Dans les deux derniers recueils publiés sous les titres Ballast et le Corps clairvoyant 1963-1982 reprenant des livres antérieurs, les lecteurs ont pu, dans un format pratique, suivre la trace de la voix abrupte, cassante du poète : « Écrire comme si ce n’était pas moi. Les mots antérieurs : écroulés, dénudés, aspirés par le gouffre. Écrire sans les mots, comme si je naissais » (Une apparence de soupirail).

La rencontre du poète et des images des peintres est ce que l’on retient le plus aisément de cette œuvre ascétique et foisonnante, mettant en différend ou en coïncidence

« La nervure du mot
la
trame de la couleur
 ».

Ce deuxième volume de dessins (dont Jacques Dupin nous a remis le texte original en français quant tout le catalogue est rédigé en anglais) est indispensable à la connaissance de Miró. La période représentée est celle de la guerre d’Espagne. 1937-1938 : Dupin y voit apparaître chez le peintre catalan « le réalisme tragique ». Dans sa monographie monumentale, Dupin construit l’œuvre de Miró, guide notre regard, trace des chemins sur lesquels on n’est guère revenu pour en substituer d’autres. Il suit le jeune peintre de sa Catalogne natale, de Barcelone où fermente l’avant-garde, à la première installation à Paris, soulignant ses affinités avec les poètes, Miró affirmant ne faire aucune différence entre peinture et poésie, se nourrissant de Rimbaud à qui Dupin, pour en faire le titre d’un recueil, empruntera la phrase « une apparence de soupirail ».

Analytique dans la Monographie, l’écriture de Dupin peut aussi se modeler sur son regard porté sur un peintre, ou un sculpteur. Dans son Giacometti (1962) il écrit : « … toute l’œuvre de Giacometti tire son affirmation souveraine de l’espace interrogatif qu’elle rend visible, de son refus, de son recul, de cette durée menaçante et nourricière qui la fait et défait ». D’une belle formule Dupin définit la sculpture de Giacometti comme un « inachèvement pétrifié ».

Le gros volume de dessins qui vient de paraître nous apprend beaucoup sur la crise que connaît Miró ces années-là, « l’horrible tragédie que nous traversons peut secouer quelques génies isolés et leur donner une vigueur accrue ».
+ + + + + + +
▶ Objectif du travail:
Poursuivez le texte sur Jacques Dupin à partir de sa dernière phrase. Les items qui viennent ensuite forment un matériau distinct du texte sur Jacques Dupin.

Données textuelles extraites des pages:
+ + + + + + +
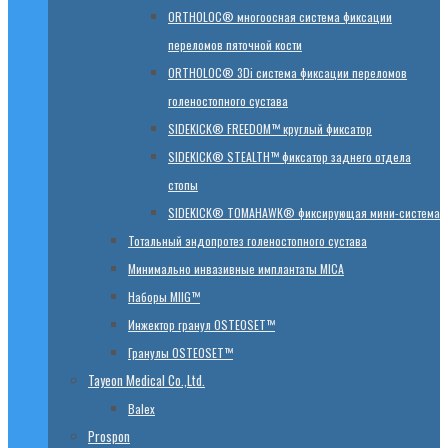
ORTHOLOC® многоосная система фиксации
переломов пяточной кости
ORTHOLOC® 3Di система фиксации переломов
голеностопного сустава
SIDEKICK® FREEDOM™ круглый фиксатор
SIDEKICK® STEALTH™ фиксатор заднего отдела
стопы
SIDEKICK® TOMAHAWK® фиксирующая мини-система
Тотальный эндопротез голеностопного сустава
Минимально инвазивные имплантаты MICA
Наборы MIIG™
Инжектор гранул OSTEOSET™
Гранулы OSTEOSET™
Tayeon Medical Co.,Ltd.
Balex
Prospon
+ + + + + + +
▶ Zone de réponse:
Jacques Dupin dans son analyse de La Nature morte au vieux soulier (1937), d’une écriture sans suite chez Miró, préfère à la comparaison avec Van Gogh, le rapprochement, fût-ce a contrario, avec Picasso : La Nature morte au vieux soulier est le Guernica de Miró.

Les années précédentes, Miró a fréquenté assidûment l’Atelier de la Grande Chaumière, il y acquiert sur les modèles féminins, la dextérité du trait. S’y ajoute l’énergie avec laquelle il répond à la tragédie. Cette énergie donne naissance à des monstres qui, selon Dupin, sont en latence dans les peintures « sauvages » antérieures, « des exorcismes contre les horreurs de la guerre et les monstres qui les incarnent ».

Mais ces monstres appartiennent à un bestiaire qui semble aussi gouverné par l’imaginaire. Dans le bestiaire coexistent, se frôlent, se superposent l’oiseau et la femme. Des centaines de sexes, ovales entourés de pilosités, chaque côté trois flammèches, des sexes qui peuvent aussi être des yeux, des corps constellés d’yeux comme dans les fresques du roman catalan qui fascinaient Miró.

Cette débauche de signes-sexes est-elle la conséquence du trouble né de la guerre ?

Dans un de mes entretiens avec Miró je me risquais à lui demander quelle était la place de la femme dans son œuvre. Il récusait le mot « sexualité », insistait sur la « procréation ». Il employait le mot « coït ». Mais à ma question mal venue il répondit par un silence troué d’un seul mot : « tragique ».

La dernière partie de Drawings II est tout entière consacrée à Ubu. Des centaines de dessins, ou de mots, sur Ubu, Ubu Roi. Ubu aux Baléares, et même les mots de Jarry : « Sur 2 feuilles carrés en grosses majuscules : « MER », « DRE ». Et mots et dessins : Alfred Jarry sur son lit de mort donnant à lire les derniers mots qu’on lui prête : « Un cure-dents PLEASE. »

Ce dessin, ainsi que beaucoup d’autres, sont à la Fondation Miró de Barcelone à laquelle Miró a légué ses carnets où il faisait galoper son imagination, d’où il lançait ses fusées joyeuses et gaillardes, ou assassines, contre ubu-FRANCO.